After his second stint in Thailand, Thomas returned stateside and served the Presbyterian Church in Westfield for a time before being referred to Metuchen by the Presbytery of Eliza­beth, a referral for which he says he is "eternally grateful."

One of the hallmarks of his time in Metuchen has been his influential work with the Metuchen-Edison Inter­faith Clergy Association. Thomas helped spearhead a drive to expand the organization’s membership base.

"It was basically just a Christian and Jewish organization," he said. It has since grown to include members of nearby Muslim and Hindu communi­ties.

The Interfaith Clergy Association "got stepped up after the events of September 11, 2001. We really made a concerted effort to bring in people of other faiths."

Last month, Thomas says, the asso­ciation held a meeting at a local hos­pital.

"It was fun to watch the employees sort of knit their eyebrows together as we embraced one another," he laughs.

"It’s a collegial feeling. It’s too bad we had to have 9/11 to sort of throw us into each other’s arms."

In addition to his interfaith work, Thomas is also involved with aca­demic organizations like the Council for the Scientific Study of Religion and the Society of Buddhist-Christian Stud­ies.

Thomas says his broad-based and expansive approach to the study of reli­gion has been invaluable.

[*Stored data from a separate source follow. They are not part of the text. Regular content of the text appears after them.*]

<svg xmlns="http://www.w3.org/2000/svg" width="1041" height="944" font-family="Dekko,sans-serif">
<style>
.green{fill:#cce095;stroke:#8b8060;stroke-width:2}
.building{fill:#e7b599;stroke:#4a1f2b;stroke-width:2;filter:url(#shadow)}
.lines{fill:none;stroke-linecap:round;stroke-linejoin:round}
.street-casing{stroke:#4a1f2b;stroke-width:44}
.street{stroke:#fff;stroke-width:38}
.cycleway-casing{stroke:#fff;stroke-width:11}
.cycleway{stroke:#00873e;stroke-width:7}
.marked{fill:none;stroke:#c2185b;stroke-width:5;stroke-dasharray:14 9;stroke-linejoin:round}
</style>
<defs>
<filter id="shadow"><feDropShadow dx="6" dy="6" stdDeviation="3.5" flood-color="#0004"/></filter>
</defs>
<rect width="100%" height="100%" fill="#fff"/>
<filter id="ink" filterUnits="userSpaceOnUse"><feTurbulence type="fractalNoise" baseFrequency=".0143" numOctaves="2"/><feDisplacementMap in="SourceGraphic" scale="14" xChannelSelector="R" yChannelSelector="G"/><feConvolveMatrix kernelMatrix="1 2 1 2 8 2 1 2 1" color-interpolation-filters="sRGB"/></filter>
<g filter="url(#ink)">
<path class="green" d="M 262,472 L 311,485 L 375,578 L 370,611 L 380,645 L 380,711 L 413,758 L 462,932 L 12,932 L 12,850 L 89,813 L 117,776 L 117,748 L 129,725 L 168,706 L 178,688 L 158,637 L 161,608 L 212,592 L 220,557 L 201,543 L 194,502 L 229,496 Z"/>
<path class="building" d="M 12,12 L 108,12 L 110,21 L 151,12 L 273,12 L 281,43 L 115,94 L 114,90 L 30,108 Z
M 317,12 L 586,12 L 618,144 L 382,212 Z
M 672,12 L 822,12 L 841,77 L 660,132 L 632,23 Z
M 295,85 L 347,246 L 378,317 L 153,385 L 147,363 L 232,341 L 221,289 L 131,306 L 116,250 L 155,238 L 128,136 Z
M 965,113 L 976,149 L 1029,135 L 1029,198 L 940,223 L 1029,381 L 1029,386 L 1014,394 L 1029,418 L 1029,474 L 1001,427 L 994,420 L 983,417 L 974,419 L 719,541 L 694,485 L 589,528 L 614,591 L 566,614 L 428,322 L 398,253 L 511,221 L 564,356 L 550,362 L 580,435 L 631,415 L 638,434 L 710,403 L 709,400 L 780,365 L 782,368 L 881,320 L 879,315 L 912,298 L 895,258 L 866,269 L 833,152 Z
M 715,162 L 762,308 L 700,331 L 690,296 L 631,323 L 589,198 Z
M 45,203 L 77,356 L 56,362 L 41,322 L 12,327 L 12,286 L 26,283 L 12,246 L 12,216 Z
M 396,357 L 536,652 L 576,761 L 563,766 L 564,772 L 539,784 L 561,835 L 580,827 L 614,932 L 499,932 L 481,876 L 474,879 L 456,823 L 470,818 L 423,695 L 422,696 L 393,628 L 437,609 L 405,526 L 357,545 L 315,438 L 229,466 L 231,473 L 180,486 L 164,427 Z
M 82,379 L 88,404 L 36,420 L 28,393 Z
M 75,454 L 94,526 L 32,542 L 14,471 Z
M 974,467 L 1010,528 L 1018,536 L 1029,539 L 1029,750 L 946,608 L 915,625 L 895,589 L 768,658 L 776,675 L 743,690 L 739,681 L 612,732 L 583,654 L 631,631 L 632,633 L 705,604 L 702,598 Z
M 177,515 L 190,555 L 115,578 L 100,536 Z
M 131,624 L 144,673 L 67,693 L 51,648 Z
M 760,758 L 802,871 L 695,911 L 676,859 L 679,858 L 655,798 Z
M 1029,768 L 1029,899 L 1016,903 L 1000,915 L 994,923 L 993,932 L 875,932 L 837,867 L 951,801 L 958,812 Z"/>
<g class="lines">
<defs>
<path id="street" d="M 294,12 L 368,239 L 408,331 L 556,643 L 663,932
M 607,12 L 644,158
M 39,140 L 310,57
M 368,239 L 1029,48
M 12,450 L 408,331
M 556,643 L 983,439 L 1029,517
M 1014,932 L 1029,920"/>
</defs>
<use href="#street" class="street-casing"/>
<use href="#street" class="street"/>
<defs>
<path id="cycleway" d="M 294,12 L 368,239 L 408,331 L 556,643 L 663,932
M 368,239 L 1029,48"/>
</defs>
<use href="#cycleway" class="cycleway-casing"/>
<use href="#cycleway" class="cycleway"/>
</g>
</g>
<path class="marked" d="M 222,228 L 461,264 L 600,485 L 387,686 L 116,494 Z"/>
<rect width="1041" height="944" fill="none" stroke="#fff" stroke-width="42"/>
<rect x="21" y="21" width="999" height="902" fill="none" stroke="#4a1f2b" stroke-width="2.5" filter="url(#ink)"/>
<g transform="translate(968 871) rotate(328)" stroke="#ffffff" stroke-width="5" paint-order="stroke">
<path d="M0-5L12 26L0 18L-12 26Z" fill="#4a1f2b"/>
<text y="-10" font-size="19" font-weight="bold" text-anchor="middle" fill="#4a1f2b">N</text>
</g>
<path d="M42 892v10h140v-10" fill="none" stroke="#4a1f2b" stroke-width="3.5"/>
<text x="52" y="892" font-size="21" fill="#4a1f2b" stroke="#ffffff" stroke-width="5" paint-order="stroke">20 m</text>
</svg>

"One of the things I get from [being involved in the various organizations] is to keep the dialogue between Chris­tians and Buddhists and Christians and Hindus and Christians and Mus­lims, and so forth, open. It gets us a lot further if we get together.

"My Christian faith has not been weakened but only strengthened by my readings of Buddhism and other things," Thomas said. "There is truth and wisdom and knowledge to be found in all of these traditions."